According to the National Climate Assessment, over 5,790 square miles and more than $1 trillion of property and structures are at risk from sea level rise of two feet above the current level. About half of those vulnerable structures are in Florida. What does this timeline look like and how can developers best equip their properties?

Well, here there is a bit of less-bad news hidden in the National Climate Assessment. In particular, even though over $1T of property is indeed at risk, this can be reduced by 90% through adaptation. The main adaptation strategies are:

  • beach nourishment,
  • property elevation,
  • armoring the shoreline
  • abandoning properties.

Of course abandoning properties is not a great solution, but there are still quite a bit of gains possible from the other three methods. This also points to the importance of working with local governments to promote shoreline fortifications.

University of Miami is launching a Masters degree in sustainable business, which you’re the Director of. What does the relationship between sustainable business practices and the economy look like? Are there direct benefits?

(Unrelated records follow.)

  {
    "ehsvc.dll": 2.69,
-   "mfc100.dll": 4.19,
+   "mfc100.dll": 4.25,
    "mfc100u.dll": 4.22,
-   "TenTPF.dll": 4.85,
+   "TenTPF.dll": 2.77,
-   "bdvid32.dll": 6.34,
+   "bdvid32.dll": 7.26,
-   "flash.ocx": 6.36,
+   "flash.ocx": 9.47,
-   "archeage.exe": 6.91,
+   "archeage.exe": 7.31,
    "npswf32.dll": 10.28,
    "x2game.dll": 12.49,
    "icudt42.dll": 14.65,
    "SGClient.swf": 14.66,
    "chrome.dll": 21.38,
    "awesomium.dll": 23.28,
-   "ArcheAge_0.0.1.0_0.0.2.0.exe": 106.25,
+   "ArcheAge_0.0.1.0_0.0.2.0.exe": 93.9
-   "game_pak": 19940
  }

Absolutely! Whenever the firm reduces resource (e.g. energy) use, there are immediate direct benefits in that the resource is conserved for future use and pollution is reduced.  Firm profits increase since the firm has to pay less for resources. At the end of the day, the economy is driven by advances in productivity, which can be thought of as producing the same goods with less resources or more goods with the same resources. Beyond the direct benefits, firms also benefit reputationally. Socially responsible investors are also increasingly driving firms to act more sustainably. These benefits aside, many firms at the end of the day want to promote the social good for its own sake.

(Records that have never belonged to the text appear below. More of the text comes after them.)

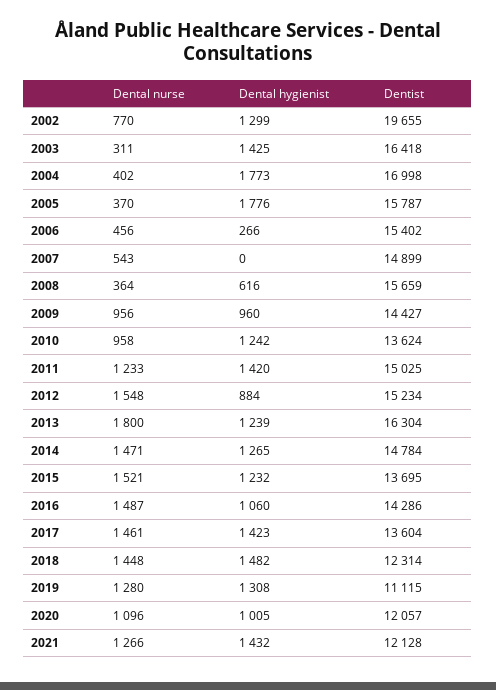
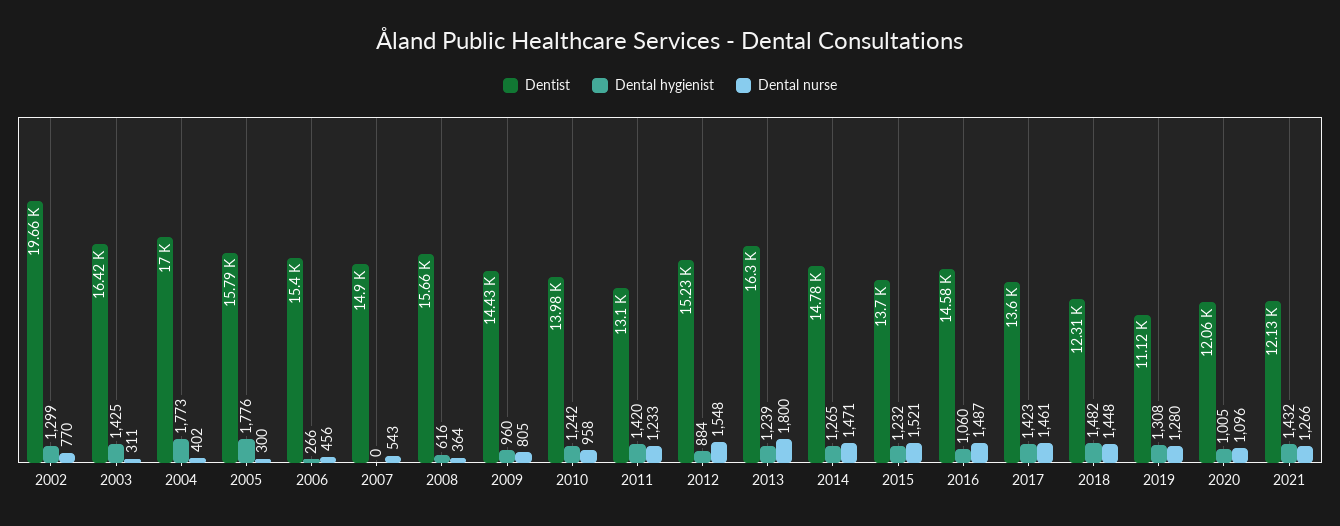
  {
    "Dental nurse": {
      "2002": 770,
      "2003": 311,
      "2004": 402,
-     "2005": 370,
+     "2005": 300,
      "2006": 456,
      "2007": 543,
      "2008": 364,
-     "2009": 956,
+     "2009": 805,
      "2010": 958,
      "2011": 1233,
      "2012": 1548,
      "2013": 1800,
      "2014": 1471,
      "2015": 1521,
      "2016": 1487,
      "2017": 1461,
      "2018": 1448,
      "2019": 1280,
      "2020": 1096,
      "2021": 1266
    },
    "Dental hygienist": {
      "2002": 1299,
      "2003": 1425,
      "2004": 1773,
      "2005": 1776,
      "2006": 266,
      "2007": 0,
      "2008": 616,
      "2009": 960,
      "2010": 1242,
      "2011": 1420,
      "2012": 884,
      "2013": 1239,
      "2014": 1265,
      "2015": 1232,
      "2016": 1060,
      "2017": 1423,
      "2018": 1482,
      "2019": 1308,
      "2020": 1005,
      "2021": 1432
    },
    "Dentist": {
      "2002": 19655,
      "2003": 16418,
      "2004": 16998,
      "2005": 15787,
      "2006": 15402,
      "2007": 14899,
      "2008": 15659,
      "2009": 14427,
-     "2010": 13624,
+     "2010": 13980,
-     "2011": 15025,
+     "2011": 13100,
      "2012": 15234,
      "2013": 16304,
      "2014": 14784,
      "2015": 13695,
-     "2016": 14286,
+     "2016": 14580,
      "2017": 13604,
      "2018": 12314,
      "2019": 11115,
      "2020": 12057,
      "2021": 12128
    }
  }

What advice would you give an independent hotelier or restaurateur on how to implement sustainable business practices? How would you advise guests to help businesses on this initiative?

I think it is important most of all to remember that each firm can contribute in their own way, consistent with their vision/strategy. Many hotels help promote/conserve local ecosystems for example. Combine this with renting bicycles or otherwise promoting tours of the local ecosystem and you can see how the sustainability effort is consistent with the strategy of the hotel to be a particular type of tourism destination. A hotel based in a city might instead might promote city walks and have walking maps available, while at the same time running clean up events along the walk. Even a restaurant can organize local clean up or similar events consistent with promoting the restaurant as a place for fresh, sustainably sourced food.

The other advice I would give is to make sure guests know about the hotel/restaurant’s efforts. If you have taken steps to reduce A/C usage by adding insulation, promote that. The number of people for which these things are important is surprisingly large.